Estou convencido que Bruxelas será complacente com a situação e que não será por uma questão de dias que, se tal for devidamente solicitado, um eventual atraso no pedido de desembolso possa ter consequências práticas na transferência de verbas, mas é sobretudo a substância e não a forma que preocupa.

Portugal tem mais de 700 milhões de euros relativos às tranches anteriores retidos por incumprimento de três reformas, das quais apenas duas entretanto se materializaram. E das metas e objetivos associados ao 5º pedido de reembolso, sabe-se já, pelas palavras da ex-ministra Mariana Vieira da Silva, que pelo menos três marcos dos 28 propostos não serão cumpridos, e estima-se que haja 12 outros marcos em riscos de incumprimento.

Ou seja, será de admitir que ainda que Bruxelas seja complacente com os timings do pedido, não o será tanto, como até já provou no exercício anterior, com o incumprimento de marcos e objetivos que foram formalmente acordados e contratualizados com o Governo anterior. O problema poderá ser ainda maior se este ritmo de atraso se estender ao próximo desembolso (previsto para o último trimestre de 2024).

Tal como no célebre filme de Manuel de Oliveira onde o alferes Cabrita discorria sobre as tristes derrotas militares portuguesas, justificadas por sucessivos erros de planeamento e organização estratégica, eis-nos quase 35 anos depois, a enfrentar desafios que nos transportam de novo para uma situação de recorrente vulnerabilidade, onde o mais otimista dos portugueses se sentirá tentado a invocar as célebres estrofes dos Lusíadas que motivaram o cineasta: “Ó vã glória de mandar!

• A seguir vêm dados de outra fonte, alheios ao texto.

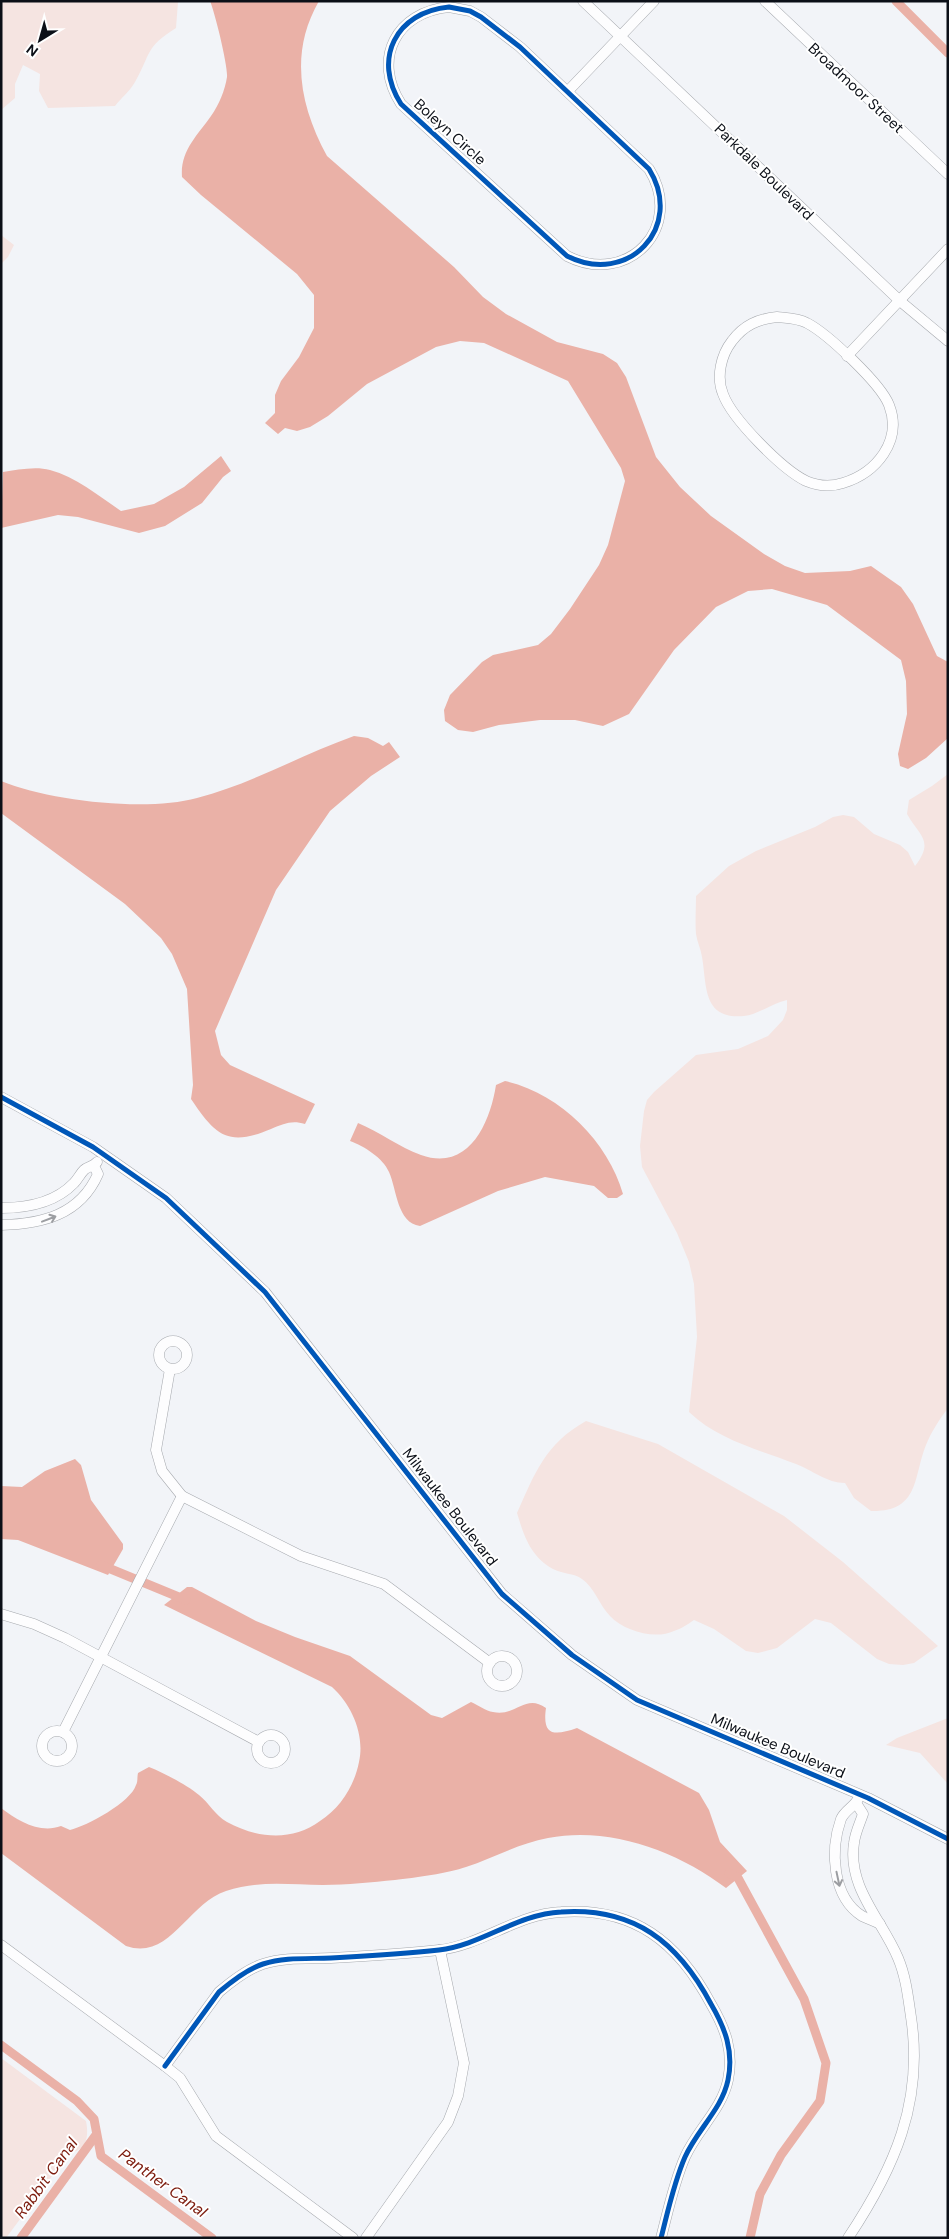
<svg xmlns="http://www.w3.org/2000/svg" width="949" height="2239" viewBox="0 0 949 2239" font-family="'DM Sans',sans-serif">
<style>
.green{fill:#f5e4e1}
.water{fill:#eab1a7}
.lines{fill:none;stroke-linecap:round;stroke-linejoin:round}
.canal{stroke:#eab1a7;stroke-width:9}
.minor-casing{stroke:#a6a9ae;stroke-width:11}
.minor{stroke:#fdfdfe;stroke-width:10}
.cycleway-casing{stroke:#fff;stroke-width:8}
.cycleway{stroke:#0057b8;stroke-width:5}
.oneway{stroke:#9c9ea2}
.labels{text-anchor:middle;dominant-baseline:central;stroke-width:4;stroke-linejoin:round;paint-order:stroke}
.street-label{font-size:15px;fill:#0b0f17;stroke:#fff}
.water-label{font-size:16px;font-style:italic;fill:#7c1b0d;stroke:#fff}
</style>
<rect width="100%" height="100%" fill="#f2f4f8"/>
<g class="green">
<path d="M1,1H177L178,2L176,28C145,47 151,54 135,82C130,91 121,98 115,106L48,108L39,91L40,74L23,65L15,84V98L1,110Z"/>
<polygon points="1,235 14,245 8,257 1,264"/>
<path d="M948,774V1408C940,1419 931,1432 926,1445C913,1477 920,1512 871,1511L854,1498L845,1483C827,1483 812,1470 796,1464C760,1450 718,1440 689,1412L697,1337L694,1284L689,1262L677,1233L642,1167L640,1146L644,1111L647,1100L654,1092L696,1055L738,1049L768,1036L783,1020L787,1010V1000C773,1003 757,1015 744,1016C702,1020 707,985 702,957C701,949 697,942 696,934C695,923 696,908 696,896L729,866L756,851L815,827L833,817L843,815L854,817L874,834L900,845L908,852L915,866C935,840 919,836 907,814L909,800L932,786Z"/>
<path d="M586,1421L658,1444L784,1516L843,1562L938,1646L914,1663L903,1665L889,1664L877,1659L831,1623L815,1619L777,1648L758,1653L746,1651L714,1629L694,1620C688,1624 681,1629 674,1631C655,1640 624,1631 610,1616C600,1606 594,1587 582,1579C574,1573 562,1574 553,1569C530,1556 524,1536 517,1513C535,1473 545,1444 586,1421Z"/>
<polygon points="948,1718 948,1784 920,1753 886,1745 897,1738"/>
<path d="M1,2058L86,2121C89,2137 87,2150 69,2153L6,2238H1Z"/>
</g>
<g class="water">
<path d="M210,1H319C289,53 300,106 327,156L454,267L483,297L506,314L557,342L603,354L617,363L626,377L656,457L680,487L711,516L764,554L785,566L805,573L850,571L871,566L901,587L913,604L937,656L948,662V738L926,758L908,769L900,766L898,754L907,714L906,681L901,660L827,605L772,589L748,591L716,607L674,650L629,714L603,726L575,720H540L499,725L473,732L458,730L445,721L444,710L450,695L482,662L493,655L538,645L551,634L570,609L599,565L608,545L625,481L621,468L568,381L484,343L460,341L436,347L367,384L328,416L310,427L297,431L285,428L278,434L265,423L275,413V395L281,381L299,357L314,328V295L297,274L201,195L182,177C180,151 197,136 211,116C219,105 225,90 227,77C228,66 215,13 210,1Z"/>
<path d="M221,456L231,471L223,477L202,503L165,526L139,533L78,517L58,515L1,528L3,472C17,470 35,466 50,470C76,477 99,496 121,511L154,504L184,487Z"/>
<path d="M354,736L368,738L383,746L389,742L400,757L371,776L330,811L276,890L215,1031L221,1055L230,1065L315,1104L305,1124C291,1120 284,1124 271,1129C228,1147 216,1136 191,1099L193,1085L187,989L172,954L161,938L125,904L1,813V781C50,801 146,812 197,798C251,784 301,755 354,736Z"/>
<path d="M505,1081C559,1093 608,1141 623,1194L617,1198H608L594,1186L545,1177L498,1191L420,1226C397,1223 397,1190 389,1172C383,1158 364,1146 350,1141L358,1123C380,1132 399,1147 421,1155C469,1172 490,1123 496,1085Z"/>
<polygon points="75,1459 81,1465 91,1500 123,1544 123,1549 108,1575 18,1540 1,1539 1,1486 22,1487 45,1471"/>
<path d="M187,1587H192L256,1621L295,1637L350,1656L431,1715L442,1718L471,1702C478,1705 486,1711 493,1712C516,1717 525,1693 546,1708C542,1736 554,1736 577,1728L699,1793L709,1810L720,1842L747,1871L726,1888C677,1851 610,1826 548,1838C520,1843 493,1858 466,1867C449,1873 414,1878 395,1880C372,1882 347,1885 323,1885C290,1885 259,1880 226,1891C187,1904 170,1961 126,1946L1,1853V1808C18,1821 40,1834 61,1826L70,1830C87,1826 131,1802 136,1785C138,1782 137,1777 138,1773L149,1767C164,1773 187,1785 199,1795C209,1803 215,1815 227,1822C256,1838 292,1842 320,1821C340,1808 354,1787 359,1762C365,1735 352,1705 332,1687L164,1605Z"/>
</g>
<g class="lines">
<g class="canal">
<polyline points="896,1 948,53"/>
<polyline points="101,1565 186,1600"/>
<polyline points="729,1873 738,1878 804,1999 826,2063 820,2101 781,2155 760,2194 750,2238"/>
<polyline points="1,2045 77,2101 94,2119 101,2156 212,2238"/>
<polyline points="21,2238 96,2135"/>
</g>
<g class="minor-casing">
<g id="minor">
<polyline points="583,1 900,301 948,341"/>
<polyline points="765,1 948,174"/>
<path d="M449,7L470,11L481,17L520,47L649,169C685,227 628,287 567,256L401,104C372,59 396,12 449,7Z"/>
<polyline points="568,91 654,1"/>
<path d="M777,317C787,318 798,318 807,323C828,334 881,384 889,405C903,441 876,473 843,483C831,487 818,486 806,481C782,469 732,419 723,394C716,377 721,355 732,341C744,325 758,319 777,317Z"/>
<polyline points="847,356 948,249"/>
<polyline points="1,1097 93,1147 166,1198 265,1292 502,1594 572,1655 637,1700 868,1798 948,1839"/>
<path d="M1,1208C28,1208 55,1203 74,1183C78,1179 80,1174 84,1170C88,1166 93,1167 97,1162"/>
<path d="M1,1225C42,1224 80,1215 98,1174L94,1166"/>
<circle cx="173" cy="1355" r="14"/>
<polyline points="170,1369 156,1450 162,1471 182,1496 301,1556 384,1584 490,1663"/>
<polyline points="1,1614 34,1624 65,1638 259,1742"/>
<circle cx="502" cy="1671" r="15"/>
<circle cx="57" cy="1746" r="15"/>
<polyline points="63,1732 182,1496"/>
<circle cx="271" cy="1749" r="14"/>
<path d="M858,1799C854,1807 845,1810 841,1819C830,1850 832,1897 862,1916C868,1919 874,1921 880,1924"/>
<polyline points="1,1945 165,2066 180,2078 216,2136 353,2238"/>
<path d="M165,2066L219,1992C232,1981 247,1969 263,1964C285,1957 308,1959 331,1958C367,1956 403,1954 439,1950C482,1945 517,1914 561,1912C634,1907 678,1942 711,2004C725,2028 734,2051 728,2080C722,2109 697,2130 685,2157C674,2182 668,2211 661,2238"/>
<polyline points="366,2238 448,2122 458,2096 464,2063 440,1950"/>
<path d="M848,2238C894,2169 924,2102 911,2017C908,1997 906,1977 898,1958C882,1920 847,1887 854,1843C855,1833 860,1823 863,1814L856,1803"/>
</g>
</g>
<use href="#minor" class="minor"/>
<g class="cycleway-casing">
<g id="cycleway">
<path d="M449,7L470,11L481,17L520,47L649,169C685,227 628,287 567,256L401,104C372,59 396,12 449,7Z"/>
<polyline points="1,1097 93,1147 166,1198 265,1292 502,1594 572,1655 637,1700 868,1798 948,1839"/>
<path d="M165,2066L219,1992C232,1981 247,1969 263,1964C285,1957 308,1959 331,1958C367,1956 403,1954 439,1950C482,1945 517,1914 561,1912C634,1907 678,1942 711,2004C725,2028 734,2051 728,2080C722,2109 697,2130 685,2157C674,2182 668,2211 661,2238"/>
</g>
</g>
<use href="#cycleway" class="cycleway"/>
</g>
<defs><path id="oneway-shaft" d="M-6 0H5M1.5-3L5.5 0L1.5 3" fill="none" stroke-width="1.6" stroke-linecap="round" stroke-linejoin="round" transform="scale(1.25)"/></defs>
<g class="oneway">
<use href="#oneway-shaft" transform="translate(49 1219) rotate(-21)"/>
<use href="#oneway-shaft" transform="translate(838 1879) rotate(78)"/>
</g>
<g class="labels">
<g class="street-label">
<text transform="translate(856 88) rotate(43)">Broadmoor Street</text>
<text transform="translate(450 132) rotate(42)">Boleyn Circle</text>
<text transform="translate(764 172) rotate(44)">Parkdale Boulevard</text>
<text transform="translate(450 1507) rotate(52)">Milwaukee Boulevard</text>
<text transform="translate(778 1746) rotate(23)">Milwaukee Boulevard</text>
</g>
<g class="water-label">
<text transform="translate(46 2178) rotate(-54)">Rabbit Canal</text>
<text transform="translate(163 2183) rotate(36)">Panther Canal</text>
</g>
</g>
<rect width="949" height="2239" fill="none" stroke="#0b0f17" stroke-width="5"/>
<g transform="translate(40 40) rotate(217)" stroke="#ffffff" stroke-width="4" paint-order="stroke">
<path d="M0-4L9 19L0 12L-9 19Z" fill="#0b0f17"/>
<text y="-8" font-size="14" font-weight="bold" text-anchor="middle" fill="#0b0f17">N</text>
</g>
</svg>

Ó vã cobiça…”

Não importa muito, mesmo nada, qual é a próxima solução governativa se, por distração, incúria ou simples inveja política, o país perder os euros pelos quais tanto teve que lutar na negociação pós-pandémica.

O que os novos governantes (e a nova oposição) têm de entender, é que estão milhares de milhões a arder, dependentes de tomadas de decisão rápidas e assertivas, e que o primeiro semestre de 2026 está a aproximar-se perigosa e rapidamente com cada tropeção que o país vai dando, com cada atraso que vamos reportando.

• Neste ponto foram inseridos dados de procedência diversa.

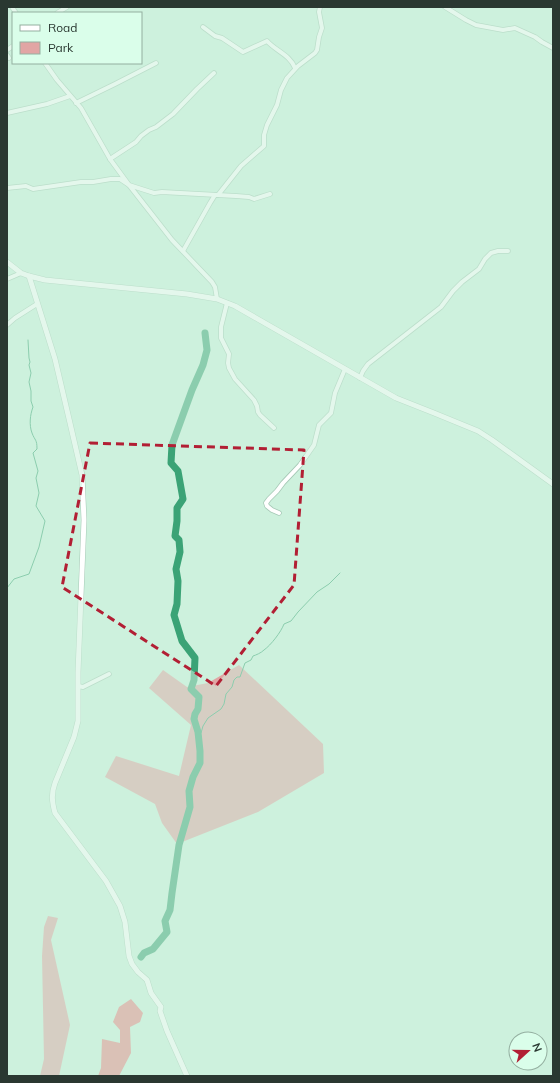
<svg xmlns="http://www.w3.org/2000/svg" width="560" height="1083" viewBox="0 0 560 1083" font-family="Mulish,sans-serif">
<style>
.green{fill:#e1a5a4}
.forest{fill:#e88888}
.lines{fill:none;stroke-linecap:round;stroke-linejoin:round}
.stream{stroke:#3ba376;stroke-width:1}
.river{stroke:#3ba376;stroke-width:7}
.minor-casing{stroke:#a6c9b6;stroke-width:5.5}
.tertiary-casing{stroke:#a6c9b6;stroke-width:6}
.minor{stroke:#fff;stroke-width:4}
.tertiary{stroke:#fff;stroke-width:5}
.marked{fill:none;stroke:#b21f34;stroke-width:3;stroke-dasharray:8 5;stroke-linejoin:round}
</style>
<rect width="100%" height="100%" fill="#cdf1dd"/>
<g class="green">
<polygon points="239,665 323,744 324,773 258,812 177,844 162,823 155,804 105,777 116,756 179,776 191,725 149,688 163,670 187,687 208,683"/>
<polygon points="48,916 58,918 51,940 70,1025 59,1076 40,1076 44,1059 42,956 44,927"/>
</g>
<polygon class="forest" points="131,999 143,1013 140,1022 130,1027 131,1053 119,1076 98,1076 101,1068 102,1039 120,1043 120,1030 113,1022 119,1007"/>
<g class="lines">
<g class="stream">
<path d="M7,588L14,579L29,574L39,547L45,521L36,506L39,493L36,478L38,471L33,453L37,449C37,439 35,441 32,433C29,425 30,415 33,407L31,401V391L29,382L31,373L29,365L30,362L29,358L28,340"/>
<path d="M198,736L201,733L203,726L208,718L221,709L224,704L226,694L232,687L234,680L237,677H240L245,663L251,660L253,656C256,655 261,653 264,650C271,645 281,632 284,624L291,621L298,612L317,592L329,584L340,573"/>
</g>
<polyline class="river" points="141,957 144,953 153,949 167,932 165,921 170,910 172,893 179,845 190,807 189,791 193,777 200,763 200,751 198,732 194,719 195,714 198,709 199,697 191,689 194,680 195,658 182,641 174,615 177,604 178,581 176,569 180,552 179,540 175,536 177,521 177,508 183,499 178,471 171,463 172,445 192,390 203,365 207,350 205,333"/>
<g class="minor-casing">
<g id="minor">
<polyline points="12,7 16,13"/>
<polyline points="445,7 466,20 476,25 503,30 515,28 535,37 542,42 553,48"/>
<polyline points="57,13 67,7"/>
<path d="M203,27L215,36L222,38L243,52L267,41C276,51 290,55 295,68"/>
<polyline points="7,50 13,46"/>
<polyline points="7,55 9,58"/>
<polyline points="45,63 57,80 81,108 110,159 129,185 172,240 212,282 215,287 217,299"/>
<polyline points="76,103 115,84 156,63"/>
<polyline points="7,113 47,104 70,96"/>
<polyline points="110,159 136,142 141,136 149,130 156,127 173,114 197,89 214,73"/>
<polyline points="7,188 26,186 33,189 81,182 93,182 111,179 120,179 129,185 154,193 162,192 236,196 249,197 254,199 270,194"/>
<polyline points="218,195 241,166 264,146 264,135 267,125 277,105 281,90 287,78 298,66 315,53 317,50 319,37 322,28 319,12 320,7"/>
<polyline points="183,251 210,203 215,195"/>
<polyline points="7,279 21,273"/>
<polyline points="227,303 221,327 221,338 229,354 228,363 229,368 235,379 254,400 257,406 258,412 260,415 274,428"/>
<polyline points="7,325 15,318 37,304"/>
<polyline points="360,378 363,371 368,364 441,307 453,291 462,282 479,269 485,259 491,253 498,251 508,251"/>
<polyline points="279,513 272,510 267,506 266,503 269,499 277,491 283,483 300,465 314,445 319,425 331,413 335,393 345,369"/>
<polyline points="78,686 83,687 109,674"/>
</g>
</g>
<g class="tertiary-casing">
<g id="tertiary">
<polyline points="7,262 21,273 29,276 45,280 187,294 217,299 235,306 396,398 434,413 478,431 492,440 553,484"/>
<path d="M29,276L55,359L70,423L82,475L84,520L78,672V721L74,737L55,783C51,794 52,802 55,813L106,881L120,906L125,922L129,956L132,964L138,972L147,980L151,993L161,1007L160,1011L167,1031L187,1076"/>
</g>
</g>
<use href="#minor" class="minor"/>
<use href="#tertiary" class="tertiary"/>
</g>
<path d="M0 0H560V1083H0ZM90,443L304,450L294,585L216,686L62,587Z" fill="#cdf1dd" fill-opacity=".55" fill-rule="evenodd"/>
<path class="marked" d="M90,443L304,450L294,585L216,686L62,587Z"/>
<rect width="560" height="1083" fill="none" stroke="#2a3831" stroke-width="16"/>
<rect x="12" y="12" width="130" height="52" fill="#dafeea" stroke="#94afa0"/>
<rect x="20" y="25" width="20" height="6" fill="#ffffff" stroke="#94afa0"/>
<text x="48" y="32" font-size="12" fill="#2a3831">Road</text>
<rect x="20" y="42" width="20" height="12" fill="#e1a5a4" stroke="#94afa0"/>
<text x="48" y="52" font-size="12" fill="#2a3831">Park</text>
<g transform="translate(528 1051) rotate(69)"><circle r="19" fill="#dafeea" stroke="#94afa0"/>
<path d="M0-3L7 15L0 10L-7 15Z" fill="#b21f34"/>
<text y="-6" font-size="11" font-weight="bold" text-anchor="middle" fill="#2a3831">N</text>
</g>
</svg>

É verdade que há muitos programas e projetos que estão já em velocidade de cruzeiro e que está de alguma forma vencida a força da inércia inicial, mas Portugal não pode esperar, e muito mais do que qualquer alteração de impostos, ou reforma estrutural da saúde ou de educação, é a gestão orçamental dos próximos anos que está em causa.

O sucesso das agendas mobilizadoras para dinamizar novas cadeias produtivas na nossa economia, a desmaterialização de processos na Administração Pública para reduzir os custos de contexto e aumentar o investimento direto estrangeiro, e o financiamento das medidas de transição climática e transição digital contidas no PRR, são sangue oxigenado para o crescimento nos próximos anos, e parte da verdadeira essência que pode ajudar a melhorar o nível de vida dos portugueses.

É por isso fundamental que, quem quer que tome as rédeas valorize de uma vez por todas os apoios estruturais vindos de Bruxelas (garantidos e por garantir), que lhes dê a mesma importância que foi dada à política de contas certas dos últimos governos, e que não use o estatuto, uma vez mais, como a vã glória de mandar, que o alferes Cabrita tão jocosa e ironicamente descrevia nas suas memórias. É hora de escrever novas páginas da nossa história. Sem um único Non!

Nota: Os pontos de vista e opiniões aqui expressos são os meus e não representam nem refletem necessariamente os pontos de vista e opiniões da KPMG em Portugal.